Many New Yorkers avoid the South Street Seaport area (barring an occasional visit for a performance like that of Spiegelworld - click here), seeing the area as too touristy. This is a legitimate complaint, but there are also good reasons to visit this neighborhood. Once one gets away from the beaten path of Fulton Street you quickly start to appreciate the charms of this area, the oldest area of the city. The buildings are beautifully restored, streets are cobbled and there are a number of establishments worth patronizing - museum, restaurants, bookstores, galleries. The Bridge Cafe, at 279 Water Street, is one of those places. The restaurant, at the end of Water Street and the corner of Dover Street, is virtually under the Brooklyn Bridge, housed in a wood-frame building erected in 1794 - click here for photo.
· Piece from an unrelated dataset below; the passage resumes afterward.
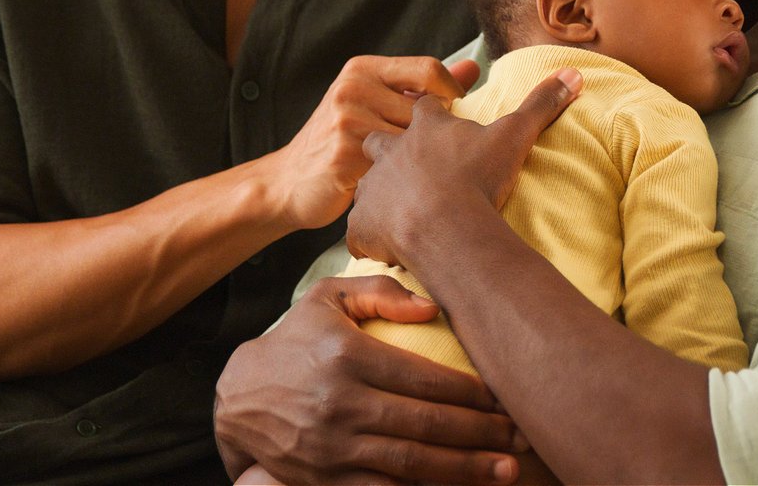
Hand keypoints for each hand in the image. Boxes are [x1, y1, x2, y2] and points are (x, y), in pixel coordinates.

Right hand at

This historic gem is believed to be the oldest business in NYC and the oldest drinking establishment - in 1847 Henry Williams opened a porter house in this section of Water Street, known for its saloons and brothels. The cuisine is eclectic New American. I have not eaten there but reviews appear to be consistently good - I intend to to soon ...
Notes: At the time the place was built, before land-fill projects expanded the area of Lower Manhattan, the East River actually came right up to the building.
When Ed Koch was mayor, he met here twice weekly at a private table.